John and Sue gets married out of community of property with the Accrual. On the date of their marriage John is the owner of a house with a market value of R 1 million and has no debt whatsoever, whilst Sue has savings in her bank account in the amount of R50’000,00. Should they divorce 10 years later when the nett value of John’s estate amounts to R 5 million and the nett value of Sue’s estate amounts to R 1 million, the accrual will be calculated as follows:-
John’s Estate on marriage R1’000’000,00
John’s Estate on divorce R5’000’000,00
Accrual in John’s estate R4’000’000,00
Sue’s Estate on marriage R50’000,00
Sue’s Estate on divorce R1’000’000,00
Accrual in Sue’s estate R950’000,00
Difference in accrual R3’050’000,00
50 % of difference R1’525’000,00
In this example Sue will have an accrual claim in the amount of R1’525’000,00 against John’s estate.
From the aforesaid it follows that serious consideration should be given to whether starting values should be declared.
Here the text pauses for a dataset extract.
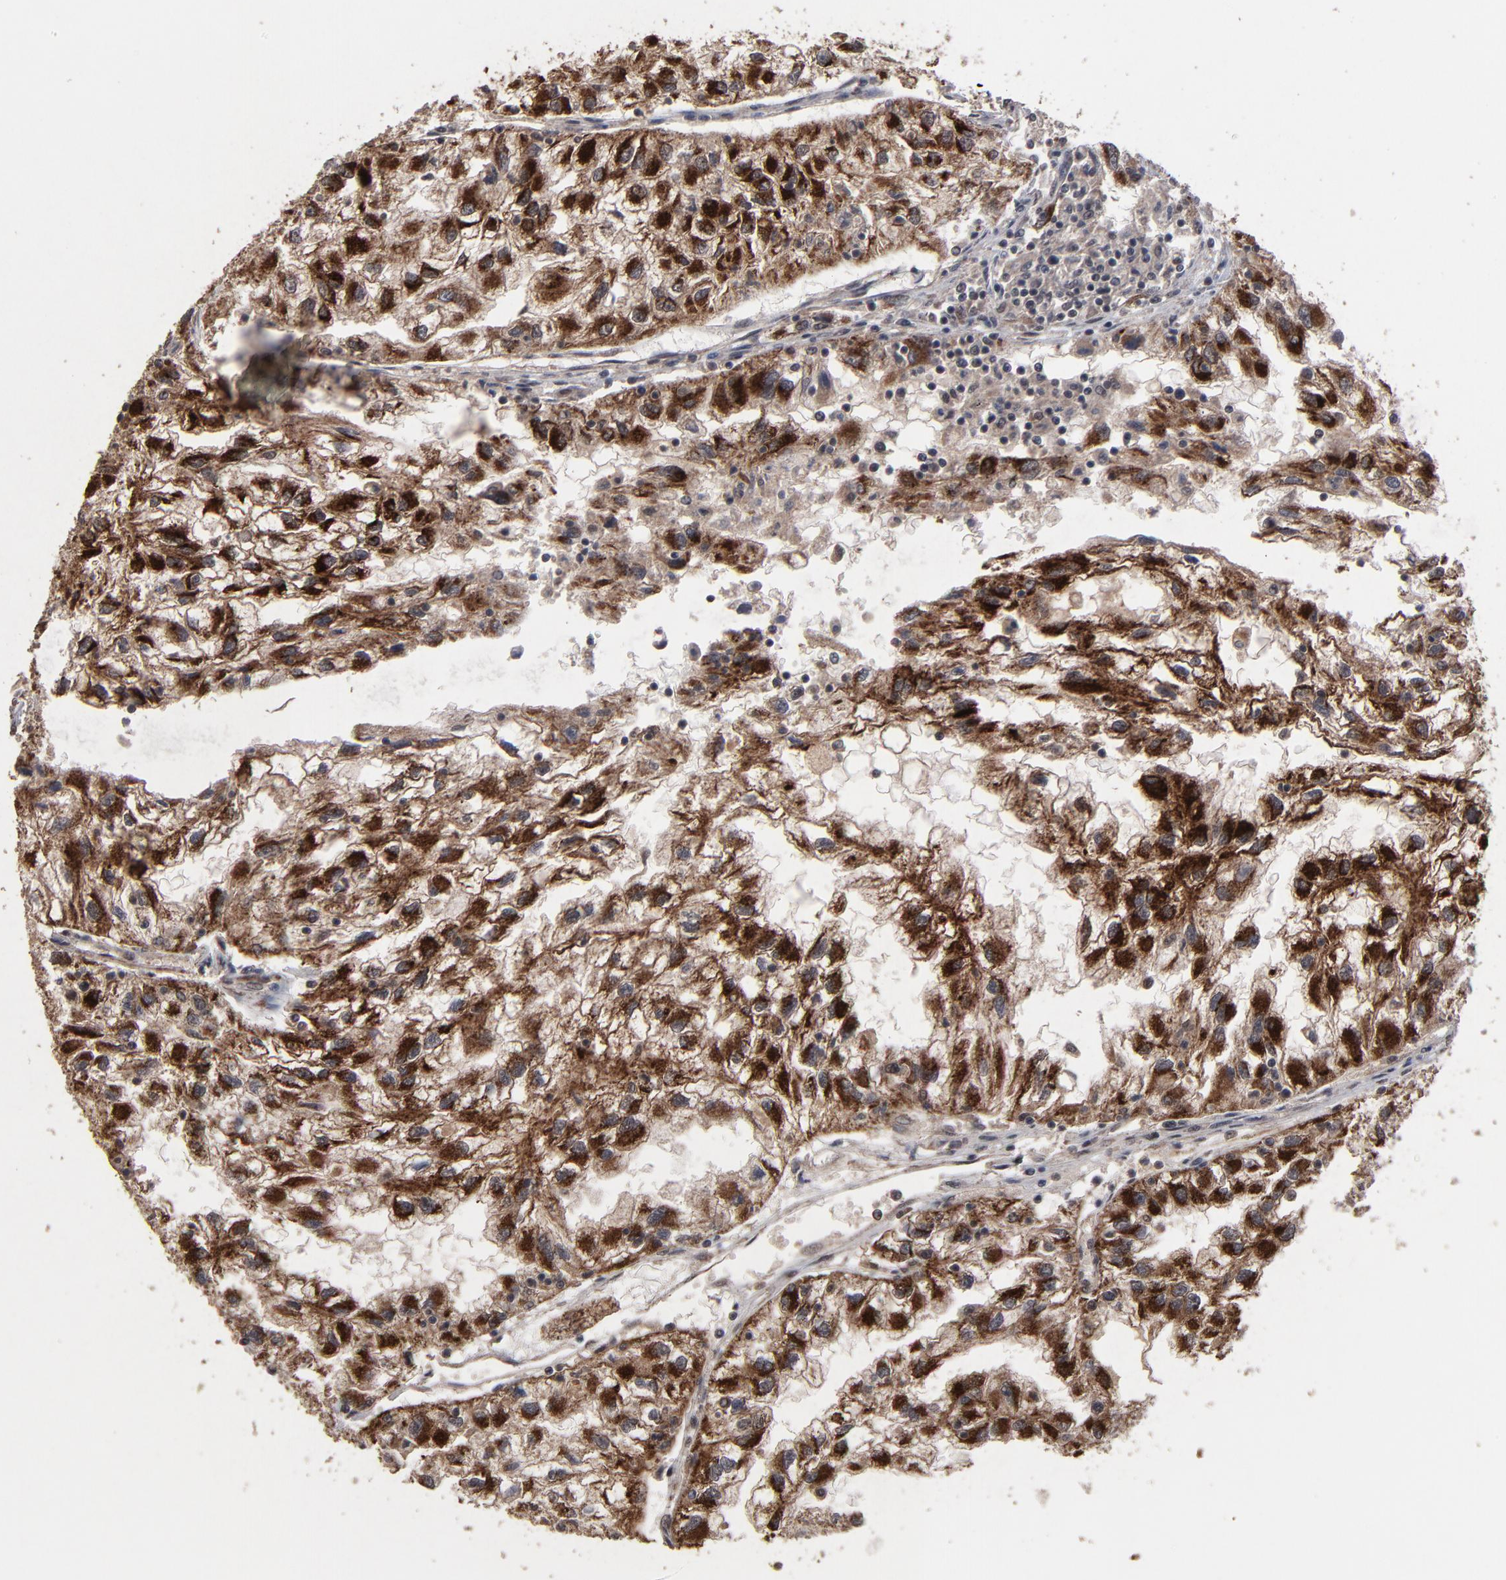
{"staining": {"intensity": "strong", "quantity": ">75%", "location": "cytoplasmic/membranous"}, "tissue": "renal cancer", "cell_type": "Tumor cells", "image_type": "cancer", "snomed": [{"axis": "morphology", "description": "Normal tissue, NOS"}, {"axis": "morphology", "description": "Adenocarcinoma, NOS"}, {"axis": "topography", "description": "Kidney"}], "caption": "Renal adenocarcinoma was stained to show a protein in brown. There is high levels of strong cytoplasmic/membranous staining in about >75% of tumor cells. The staining is performed using DAB brown chromogen to label protein expression. The nuclei are counter-stained blue using hematoxylin.", "gene": "BNIP3", "patient": {"sex": "male", "age": 71}}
DECLARATION OF NETT VALUE AT DATE OF MARRIAGE
A few things to consider when declaring the nett value of your estate at the commencement of your marriage:-
Take note that an asset which has been excluded from the accrual system in terms of the antenuptial contract, as well as any other asset which may be acquired by virtue of your possession or former possession of this asset, is not taken into account as part of your estate at the commencement or the dissolution of your marriage. In other words if you name it you claim it.
The nett value of your estate at the commencement of your marriage is calculated with due allowance for any difference which may exist in the time value of money at the commencement and dissolution of your marriage. If you for instance don’t refer to any specific asset but merely give a value, this value shall be adjusted to take into account inflation. This is done by adjusting your commencement value upwards by using the Consumer Price Index as published in the Government Gazette.
Taking this into account it does not make sense to include assets that will loose value over time. If you have a motor vehicle worth R100’000,00 when you get married it is unlikely that this vehicle will still be worth that amount five years later. If you however don’t specify how you derive at the starting amount of
R100’000,00 the problem will be that this R100’000,00 will be adjusted upwards for inflation whilst the true value of the actual but unnamed asset will be going down. The nett result will be to wrongly reduce the accrual claim of the other spouse.
A common mistake or oversight when defining the nett values at the commencement of the marriage is to not take pension interests into account. Although your pension interests does not form part of your estate, such pension interest are deemed to form part of your estate in the event of a divorce. The effect of this is that the value of your pension interest will be included as part of the calculation of the accrual in your estate should you get divorced.